La hausse des prix du carburant frappe plusieurs pays de l’East African Community (EAC), notamment la Tanzanie et le Rwanda, dans un contexte de tensions sur le marché international liées au conflit au Moyen-Orient. Tandis que les gouvernements ajustent les prix à la pompe, certaines autorités adoptent aussi des mesures d’austérité pour limiter la consommation. Mais le Burundi affirme, pour l’instant, maintenir ses tarifs inchangés.

Le Burundi n’a pas encore ajusté à la hausse les prix du carburant, contrairement au Rwanda et à la Tanzanie, dans un contexte de flambée mondiale liée à la guerre en Iran.
Le régulateur tanzanien de l’énergie a annoncé une augmentation de 33% du prix de l’essence, effective depuis le 1er avril 2026. Le litre est ainsi passé de 2864 shillings tanzaniens à 3820 shillings, une hausse attribuée à la flambée des prix mondiaux du carburant, elle-même liée aux tensions au Moyen-Orient.

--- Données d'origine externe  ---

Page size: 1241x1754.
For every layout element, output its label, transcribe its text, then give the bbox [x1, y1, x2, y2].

Dans ce contexte, la présidente tanzanienne Samia Suluhu Hassan a annoncé une mesure symbolique d’austérité : la réduction drastique de son cortège officiel. Désormais, les déplacements présidentiels se feront avec un dispositif limité, incluant un seul bus pour les membres de la délégation en plus de l’escorte et d’un véhicule de secours. « A partir d’aujourd’hui, où que j’aille, tous les responsables voyageront ensemble dans un seul bus », a-t-elle déclaré lors d’une cérémonie officielle, rappelant qu’il était auparavant courant de voir des cortèges de plus de 30 véhicules.
Au Rwanda, nouveaux tarifs et appel à la sobriété énergétique
Le Rwanda Utilities Regulatory Authority (RURA) a également annoncé une révision à la hausse des prix des carburants. Le litre d’essence passe à 2303 francs rwandais contre 1989 francs rwandais auparavant, tandis que le diesel atteint 2205 francs rwandais contre 1948 francs rwandais précédemment. Selon l’autorité de régulation, cette hausse reflète les tendances du marché international et vise à atténuer les effets des fluctuations mondiales.

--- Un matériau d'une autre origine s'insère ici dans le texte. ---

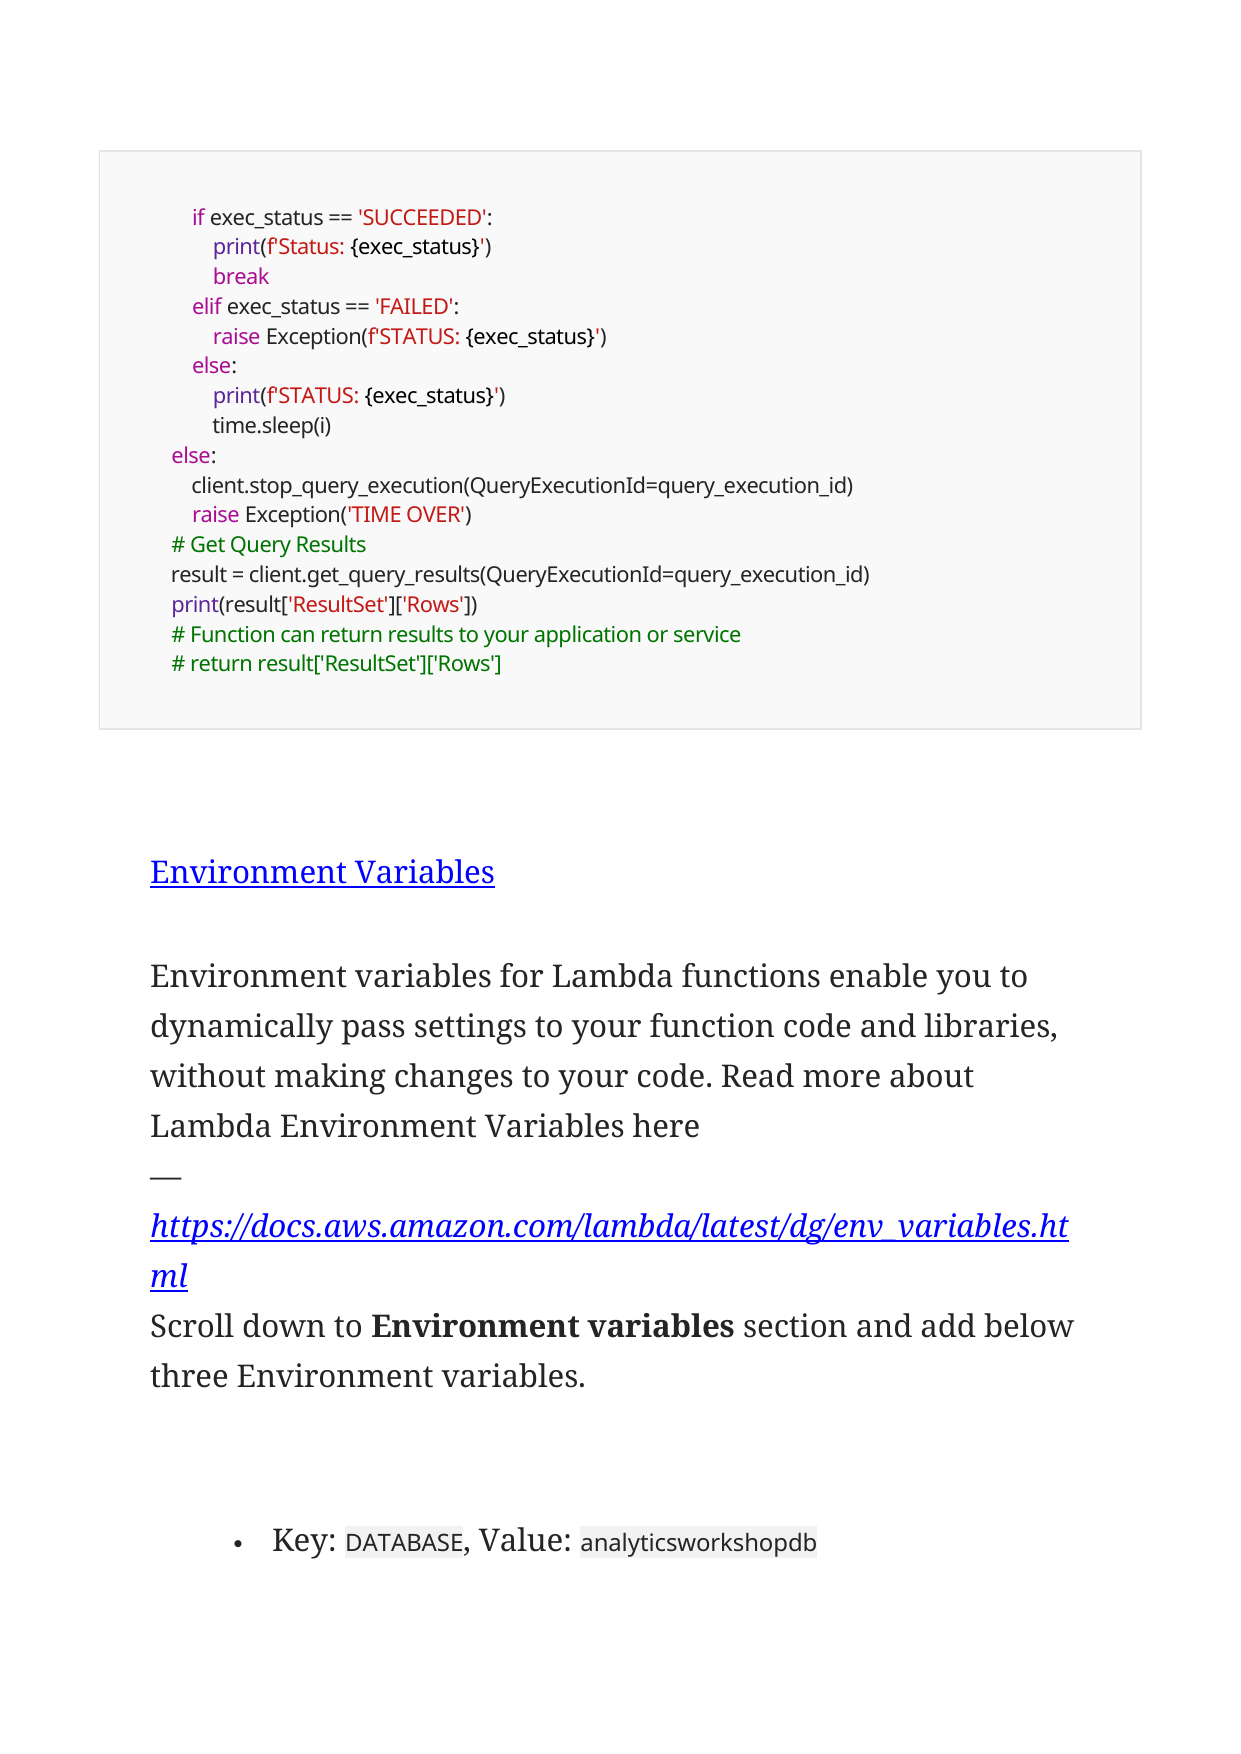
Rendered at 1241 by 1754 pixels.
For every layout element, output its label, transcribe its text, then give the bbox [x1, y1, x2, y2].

Dans son communiqué du 3 avril 2026, le régulateur a encouragé la population à adapter ses habitudes : planifier les déplacements, privilégier les transports en commun et limiter les trajets non essentiels afin de réduire la consommation de carburant.

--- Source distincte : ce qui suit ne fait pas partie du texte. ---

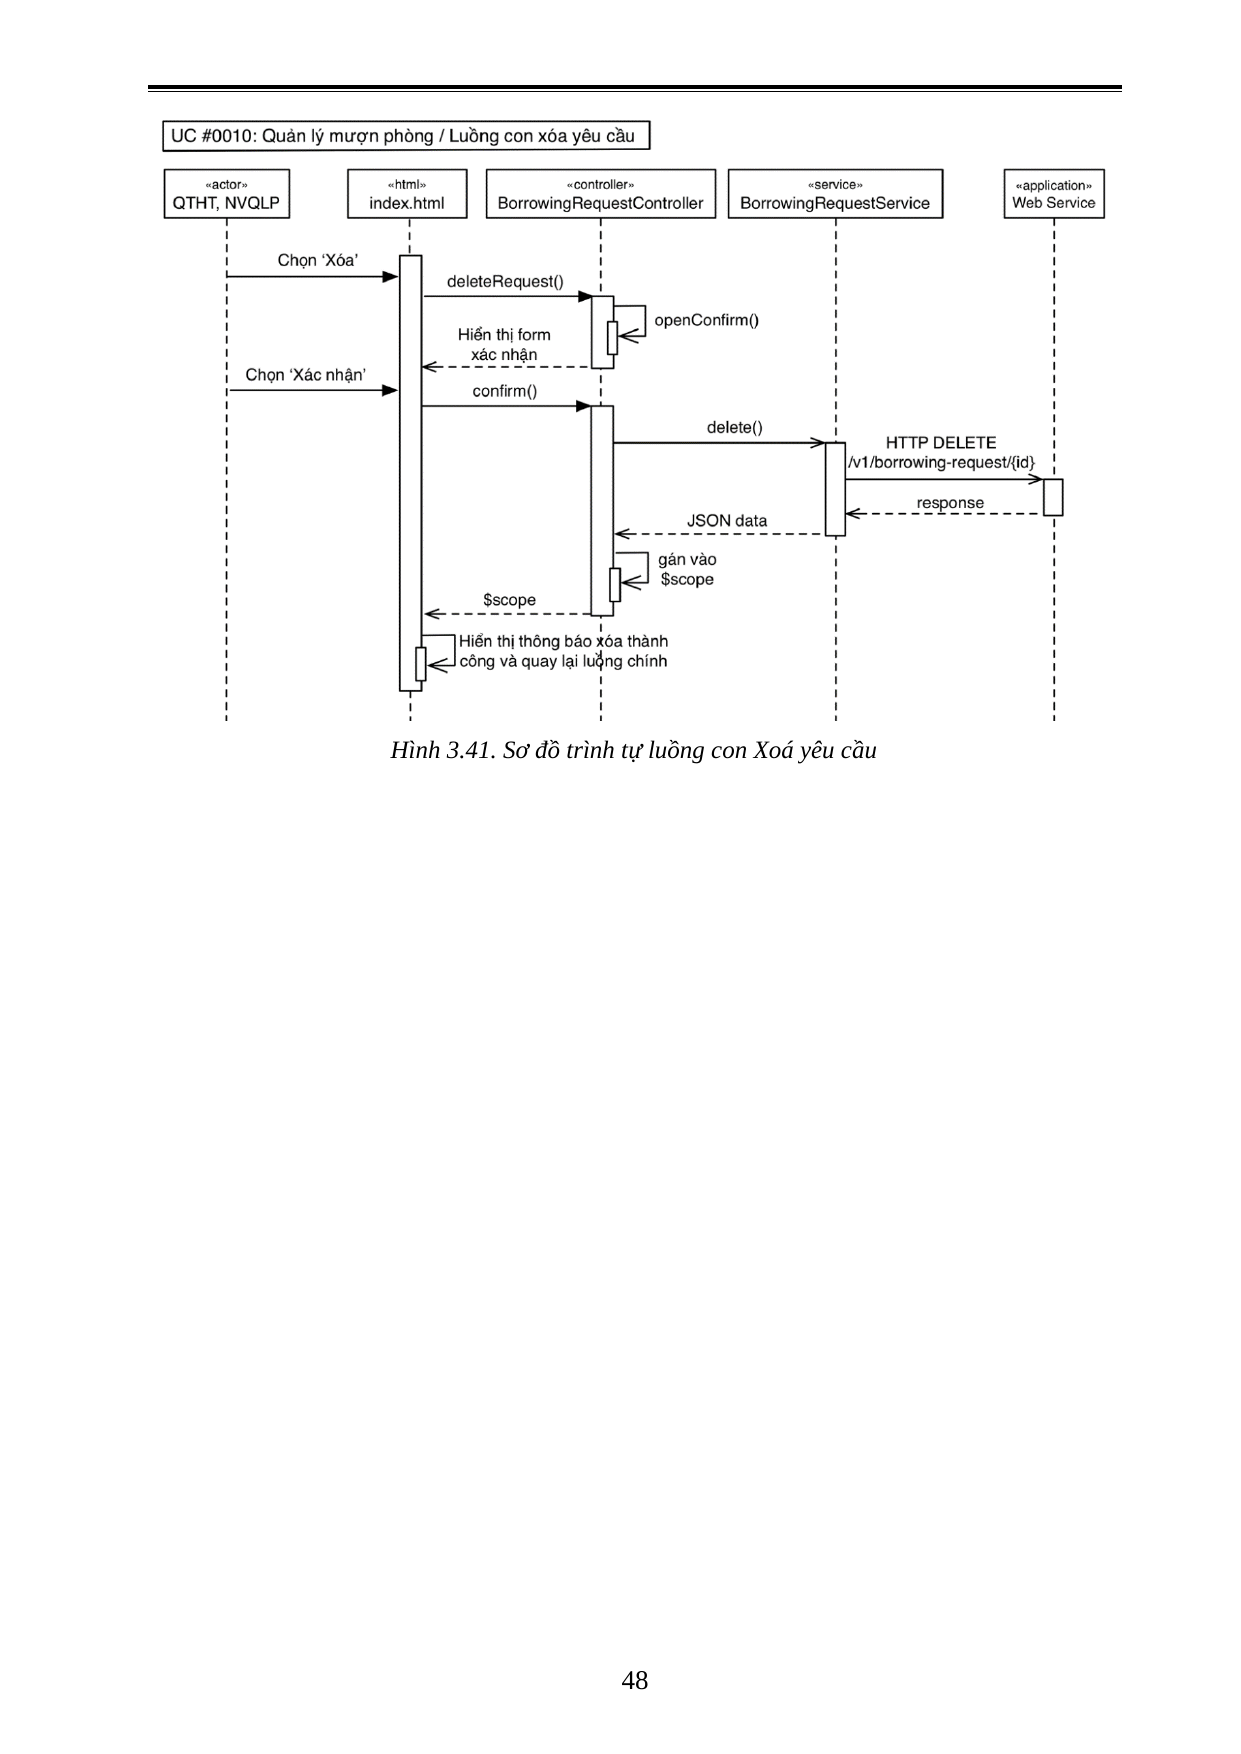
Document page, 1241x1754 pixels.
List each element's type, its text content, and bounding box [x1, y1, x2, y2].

picture [159, 118, 1110, 721]
text Hình 3.37. Sơ đồ trình tự luồng con Xoá yêu cầu [148, 736, 1122, 764]
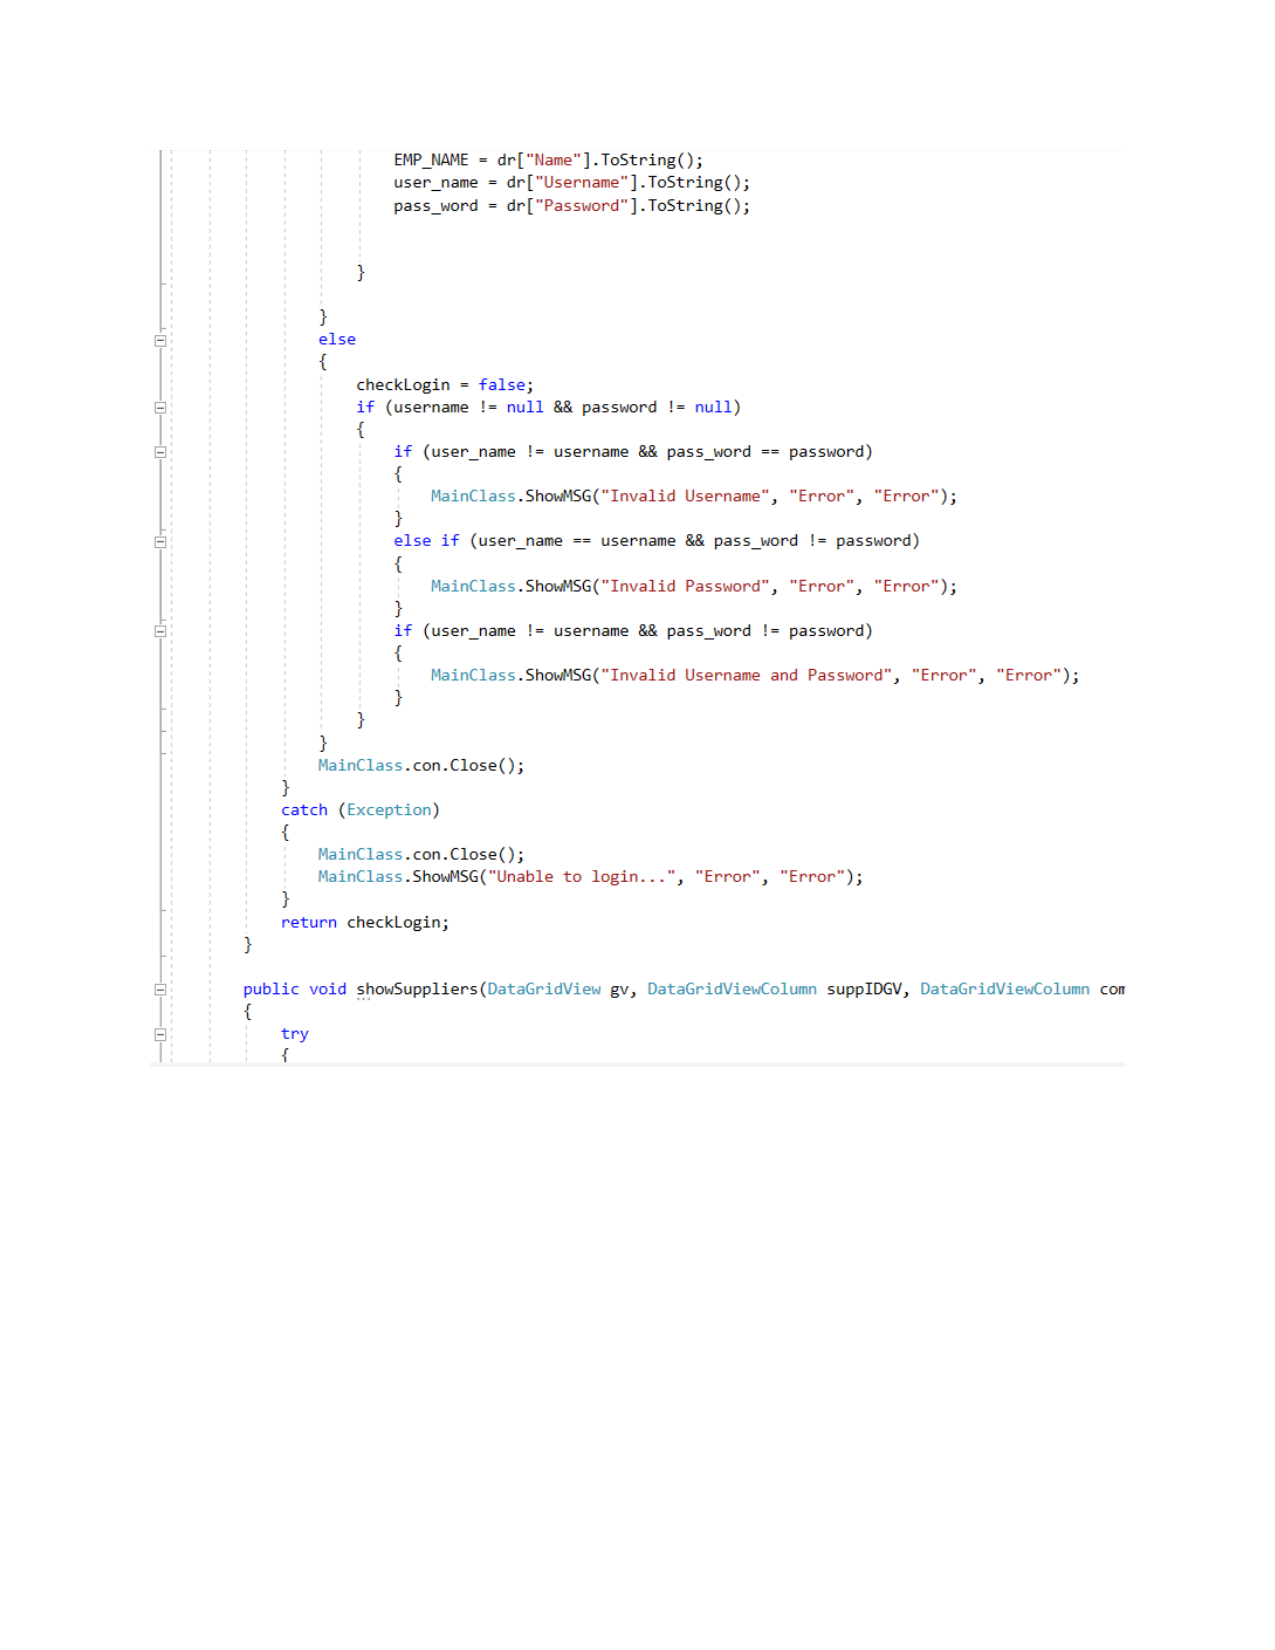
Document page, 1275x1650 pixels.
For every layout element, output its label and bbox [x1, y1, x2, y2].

Au Burundi, des prix stables, mais aussi des inquiétudes sur l’avenir
Contrairement à ses voisins, le Burundi n’a pas encore procédé à une révision des prix du carburant. Interrogé sur la situation régionale et les risques d’un impact local, le secrétaire général et porte-parole du gouvernement, Jérôme Niyonzima, a appelé les citoyens au calme lors d’une émission publique des porte-paroles des différentes institutions tenues à Kayanza le 27 mars 2026. Il a assuré que l’Etat continuerait à garantir l’approvisionnement en carburant même en cas de tensions internationales, en adaptant les mécanismes d’importation si nécessaire.
De son côté, le ministre ayant les hydrocarbures dans ses attributions, Hassan Kibeya, a confirmé à nos confrères de Yaga que les prix n’ont pas été modifiés pour le moment. « Nous avons un fournisseur et les prix n’ont pas encore augmenté. Si cela devient nécessaire, nous ajusterons, mais ce sera en dernier recours », a-t-il déclaré.
Officiellement, les prix du carburant au Burundi restent donc inchangés depuis la dernière hausse intervenue en octobre 2023, avec un litre d’essence fixé à 4000 BIF et un litre de gasoil à 3925 BIF à Bujumbura.